Floating Islands of Uros




Visited in huge numbers by tourists, one can only imagine what these islands may have held for those original, intrepid travellers before they became such a commercial circus. Fascinating dress and customs, simple existences against the magical backdrop of Lake Titicaca make them an obvious must see for just about every tourist (including me) to visit Peru or Bolivia - with good reason.








And the howler of all storms on the way back to Puno - a sight for us after 4 months in the driest of deserts.

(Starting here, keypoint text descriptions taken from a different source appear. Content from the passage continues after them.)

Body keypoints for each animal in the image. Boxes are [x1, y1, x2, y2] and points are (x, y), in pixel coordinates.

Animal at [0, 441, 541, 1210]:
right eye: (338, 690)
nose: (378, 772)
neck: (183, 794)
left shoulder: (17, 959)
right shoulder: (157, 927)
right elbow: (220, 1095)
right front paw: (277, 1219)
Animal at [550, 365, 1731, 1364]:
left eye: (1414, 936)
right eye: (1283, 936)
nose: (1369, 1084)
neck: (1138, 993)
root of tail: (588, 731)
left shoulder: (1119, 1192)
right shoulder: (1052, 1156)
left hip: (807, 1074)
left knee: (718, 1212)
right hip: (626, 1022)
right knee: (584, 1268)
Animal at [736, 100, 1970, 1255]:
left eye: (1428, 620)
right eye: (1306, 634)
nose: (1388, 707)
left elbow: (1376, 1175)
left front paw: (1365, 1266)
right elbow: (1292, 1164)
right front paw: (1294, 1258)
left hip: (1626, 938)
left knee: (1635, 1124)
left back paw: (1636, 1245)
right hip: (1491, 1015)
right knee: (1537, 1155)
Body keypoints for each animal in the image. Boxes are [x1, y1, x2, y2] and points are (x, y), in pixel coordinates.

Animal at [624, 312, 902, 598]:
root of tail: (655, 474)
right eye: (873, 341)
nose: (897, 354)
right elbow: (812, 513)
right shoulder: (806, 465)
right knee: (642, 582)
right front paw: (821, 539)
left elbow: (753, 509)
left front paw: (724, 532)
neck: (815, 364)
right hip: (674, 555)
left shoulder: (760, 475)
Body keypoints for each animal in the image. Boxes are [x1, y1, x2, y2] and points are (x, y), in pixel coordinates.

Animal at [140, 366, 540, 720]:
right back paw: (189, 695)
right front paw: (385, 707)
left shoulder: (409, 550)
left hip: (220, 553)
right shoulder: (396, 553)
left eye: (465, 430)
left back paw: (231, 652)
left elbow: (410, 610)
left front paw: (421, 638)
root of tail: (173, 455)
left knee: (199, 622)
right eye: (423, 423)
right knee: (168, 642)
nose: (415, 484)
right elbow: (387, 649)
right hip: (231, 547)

Visa extension, Bolivia, bribes, Copacabana

Spent 20 mins across the border into Bolivia for a quick extension of our Peruvian visas. Copacabana is a quaint little town nestled up against Lake Titicaca and funnily enough the pace there seems to slow almost to a welcome coma from bustling Puno.
Corruption is no secret in all walks throughout South American countries and of course Peru and Bolivia excel in what we have all ashamedly come to expect as travellers. Im not new to it here either but the sly way in which our Bolivian immigration attendant looked over his shoulder as we slipped him a few extra dollars as a "propina" (tip) to make sure we could get straight back over the border without staying the obligatory 24 hours, was comedic. And it was even more so as we proffered more cash when "making sure" our Peruvian gatekeeper stamped us with a 6 month visa (the same length we managed to get for free on the Chilean/Peruvian border). He slips it ever so deftly under his paperwork, making sure he isnt seen - by who? The one honest guy working the whole Peru/Bolivia border?


Tuesday, 27 October 2009

Shores of Lake Titicaca

Felt privileged wandering the shores of Lake Titicaca, about 20km out of Puno to be offered a ride by a friendly trout farmer, to see his farms out on the lake.






Women fixing the nets


Some more pics while taking in the Lake Titicaca shore outside Puno



Stock grazing on a makeshift football pitch

Puno - early morning on the shore of Lake Titicaca

Heavily touristed places unsettle me a bit but am first to acknowledge that the masses flock to these places for a reason.
Puno is the first stop on a trip ending at Cuzco from Arequipa that we have undertaken with Allison's parents as they visit us here in Peru for a couple of weeks.
Puno exists for tourism and it's main attraction, Lake Titicaca is flanked by humble farmers working the land and trout farmers plying the lake.
At 3800m above seas level, this is more than just one enormous navigable lake. It's cold nights, floating islands, vicious sun, micro-climate and lakeside communities (among many other things) make it an unusual and fascinating place to be in. Unlike Arequipa, folk in traditional dress are everywhere, and not just for tourists. A short trip away from the tourist centre gives way to a Peru you expect from the postcards and glossy brochures, though they aren't selling you anything - just going about their lives as they have done for the longest time.
I got up early, very early to see Puno getting ready to serve the tourist hordes. I was left alone to wander as the sun came up over Titicaca and gradually the locals set themselves up to greet the gringos. Only at this time, over a period of 4 days, did I find Puno with it's guard down and being itself - to a degree. It was one of the most beautiful mornings i'd had yet (there is a Machu Picchu early morning to follow as stiff competition!)












Monday, 26 October 2009

No time for blogging - thats a good thing

Will post some pics of our travels through Puno, Lake Titicaca, Bolivian border, Cuzco and the magnificent Machu Picchu very soon. Currently being very touristy for the first time on this trip and having a great time with Allison's parents thus not leaving much time or energy to blog some of the hundreds of pics I have taken over the last 2 weeks. It has been great just to capture this stunning country and not consider stories for a short time. Ally has loved having a shopping partner and Adam has seen to it that I have put on a few extra kilos. The food has been one of the many highlights.
Will resume some normality in Lima soon before again embarking on a small trip into the jungle - namely Iquitos. We will spend 4 or so days on the Amazon River getting to this town, unaccessible by road. I hope to get some pics up before then as I am sure after, the back log will be ridiculous.